**TEXTO DE LECTURA:**
++++++++++
Lo más misterioso, con todo, son esas amistades que se diluyeron sin motivo, o sin ninguno de los mencionados. Gente que estuvo cerca, casi en nuestra cotidianidad, y que paulatinamente desapareció de nuestro horizonte, o desaparecimos nosotros del suyo. A menudo la culpa fue del trabajo, de esa frase que todos hemos pronunciado: “Estoy ocupadísimo, sin tiempo para nada. Pero a ver si quedamos”. La última frase se la lleva el viento las más de las veces, y al cabo de unos años nos preguntamos con estupor e incomprensión qué será de Fulano o Mengana y cómo les irá, y cómo es que primero dejamos de vernos, y luego de escribirnos o hablarnos. A ese grupo pertenece “el amigo extraviado”, a quien agradezco que al menos establezca contacto de tarde en tarde, así sea unilateral. No son estos buenos tiempos, con el virus, para interesarse por los “desperdigados”. Hace tanto que no veo a tantos de mis próximos que hasta llamarlos se me hace un mundo: sé que ponernos al día supondrá cuarenta minutos de teléfono como mínimo. La gestión española de esta plaga es tan desastrosa y caótica que no sólo están en peligro la salud, los empleos, la economía y el precario equilibrio mental. También nuestras personas queridas. Hasta a ellas, a este paso, las podemos extraviar.
++++++++++
**LISTA DE ACTIVIDADES:**
a) Responde estas preguntas sobre el texto de las amistades perdidas:
(i) ¿A qué culpa a menudo el texto de que se perdieran esas amistades?
(ii) ¿Cuánto tiempo de teléfono, como mínimo, supondrá ponerse al día?
(iii) ¿Qué cosas pone en peligro la gestión española de la plaga?
b) Haz una lista de todas las expresiones que el texto de las amistades perdidas pone entre comillas.

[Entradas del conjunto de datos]
++++++++++
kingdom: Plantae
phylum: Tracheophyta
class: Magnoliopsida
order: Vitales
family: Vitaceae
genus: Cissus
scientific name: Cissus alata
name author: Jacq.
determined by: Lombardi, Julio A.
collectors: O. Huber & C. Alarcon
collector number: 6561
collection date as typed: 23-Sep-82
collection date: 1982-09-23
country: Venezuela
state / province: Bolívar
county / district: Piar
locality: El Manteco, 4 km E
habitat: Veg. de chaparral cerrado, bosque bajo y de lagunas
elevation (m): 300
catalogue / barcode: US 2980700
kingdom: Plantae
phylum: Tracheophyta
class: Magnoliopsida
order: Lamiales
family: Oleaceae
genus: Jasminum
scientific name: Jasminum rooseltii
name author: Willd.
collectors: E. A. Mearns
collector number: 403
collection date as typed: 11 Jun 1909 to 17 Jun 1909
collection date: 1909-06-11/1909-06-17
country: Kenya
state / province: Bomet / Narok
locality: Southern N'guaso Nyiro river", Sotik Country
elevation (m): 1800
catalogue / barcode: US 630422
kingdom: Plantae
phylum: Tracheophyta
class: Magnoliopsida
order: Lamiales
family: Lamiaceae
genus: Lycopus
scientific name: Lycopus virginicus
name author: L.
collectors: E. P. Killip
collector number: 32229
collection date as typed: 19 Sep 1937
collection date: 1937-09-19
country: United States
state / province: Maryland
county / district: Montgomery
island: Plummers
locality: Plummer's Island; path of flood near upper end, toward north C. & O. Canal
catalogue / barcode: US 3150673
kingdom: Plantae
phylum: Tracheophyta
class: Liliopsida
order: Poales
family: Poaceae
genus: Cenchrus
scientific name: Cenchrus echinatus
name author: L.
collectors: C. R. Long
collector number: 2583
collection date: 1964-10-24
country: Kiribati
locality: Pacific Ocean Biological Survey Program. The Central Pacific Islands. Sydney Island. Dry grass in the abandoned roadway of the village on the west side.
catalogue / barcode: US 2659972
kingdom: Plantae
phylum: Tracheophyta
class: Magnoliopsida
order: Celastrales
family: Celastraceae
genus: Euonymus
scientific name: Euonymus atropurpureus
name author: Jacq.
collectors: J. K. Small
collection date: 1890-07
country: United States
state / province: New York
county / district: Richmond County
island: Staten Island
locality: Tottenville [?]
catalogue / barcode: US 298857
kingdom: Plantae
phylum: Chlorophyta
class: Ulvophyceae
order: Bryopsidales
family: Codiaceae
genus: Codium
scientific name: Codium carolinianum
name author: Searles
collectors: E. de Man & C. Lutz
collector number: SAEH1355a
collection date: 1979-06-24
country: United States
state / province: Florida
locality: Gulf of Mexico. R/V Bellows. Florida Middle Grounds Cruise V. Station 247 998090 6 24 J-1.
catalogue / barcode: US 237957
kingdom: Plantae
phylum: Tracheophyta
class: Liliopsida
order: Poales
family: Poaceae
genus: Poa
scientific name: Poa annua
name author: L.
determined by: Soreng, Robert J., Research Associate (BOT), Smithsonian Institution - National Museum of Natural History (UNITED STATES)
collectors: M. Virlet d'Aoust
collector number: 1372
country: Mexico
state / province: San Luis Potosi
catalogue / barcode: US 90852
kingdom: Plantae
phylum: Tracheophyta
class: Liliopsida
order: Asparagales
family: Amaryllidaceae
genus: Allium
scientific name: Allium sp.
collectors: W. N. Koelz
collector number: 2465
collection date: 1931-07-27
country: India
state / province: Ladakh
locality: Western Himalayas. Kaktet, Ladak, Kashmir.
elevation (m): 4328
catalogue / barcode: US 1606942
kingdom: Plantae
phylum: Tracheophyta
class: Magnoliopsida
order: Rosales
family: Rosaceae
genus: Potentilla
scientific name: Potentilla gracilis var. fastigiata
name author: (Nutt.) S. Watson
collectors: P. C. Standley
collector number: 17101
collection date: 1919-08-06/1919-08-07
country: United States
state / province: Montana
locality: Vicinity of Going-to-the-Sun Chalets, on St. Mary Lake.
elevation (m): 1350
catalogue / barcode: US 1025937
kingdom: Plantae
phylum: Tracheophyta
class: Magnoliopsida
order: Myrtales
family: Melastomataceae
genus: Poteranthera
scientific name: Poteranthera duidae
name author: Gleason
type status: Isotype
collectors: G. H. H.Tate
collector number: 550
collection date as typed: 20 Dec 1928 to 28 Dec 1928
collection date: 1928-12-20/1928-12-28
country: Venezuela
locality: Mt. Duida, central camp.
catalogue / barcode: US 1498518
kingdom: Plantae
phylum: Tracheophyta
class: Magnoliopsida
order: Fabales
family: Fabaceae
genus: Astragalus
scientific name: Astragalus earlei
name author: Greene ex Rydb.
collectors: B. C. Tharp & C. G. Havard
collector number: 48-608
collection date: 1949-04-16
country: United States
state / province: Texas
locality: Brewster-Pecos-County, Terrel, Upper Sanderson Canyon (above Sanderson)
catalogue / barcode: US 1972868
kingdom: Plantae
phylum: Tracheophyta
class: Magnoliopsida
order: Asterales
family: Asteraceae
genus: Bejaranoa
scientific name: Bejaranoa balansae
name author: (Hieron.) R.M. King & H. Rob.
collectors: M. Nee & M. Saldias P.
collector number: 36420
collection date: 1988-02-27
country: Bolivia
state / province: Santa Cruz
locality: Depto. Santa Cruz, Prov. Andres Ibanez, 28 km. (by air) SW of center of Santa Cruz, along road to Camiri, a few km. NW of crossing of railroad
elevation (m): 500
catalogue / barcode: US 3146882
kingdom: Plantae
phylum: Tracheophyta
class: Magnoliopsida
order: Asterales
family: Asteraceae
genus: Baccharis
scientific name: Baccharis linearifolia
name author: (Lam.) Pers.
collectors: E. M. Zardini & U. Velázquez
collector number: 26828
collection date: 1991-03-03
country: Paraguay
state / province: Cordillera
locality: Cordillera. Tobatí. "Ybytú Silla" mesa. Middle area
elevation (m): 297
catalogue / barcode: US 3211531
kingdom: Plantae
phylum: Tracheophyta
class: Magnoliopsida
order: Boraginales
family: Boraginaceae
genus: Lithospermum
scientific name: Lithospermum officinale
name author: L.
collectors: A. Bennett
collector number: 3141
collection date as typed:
++++++++++
**RESPUESTAS:**
a)
(i) Al trabajo.
(ii) Cuarenta minutos.
(iii) La salud, los empleos, la economía, el precario equilibrio mental y también nuestras personas queridas.

b)
- “Estoy ocupadísimo, sin tiempo para nada. Pero a ver si quedamos”
- “el amigo extraviado”
- “desperdigados”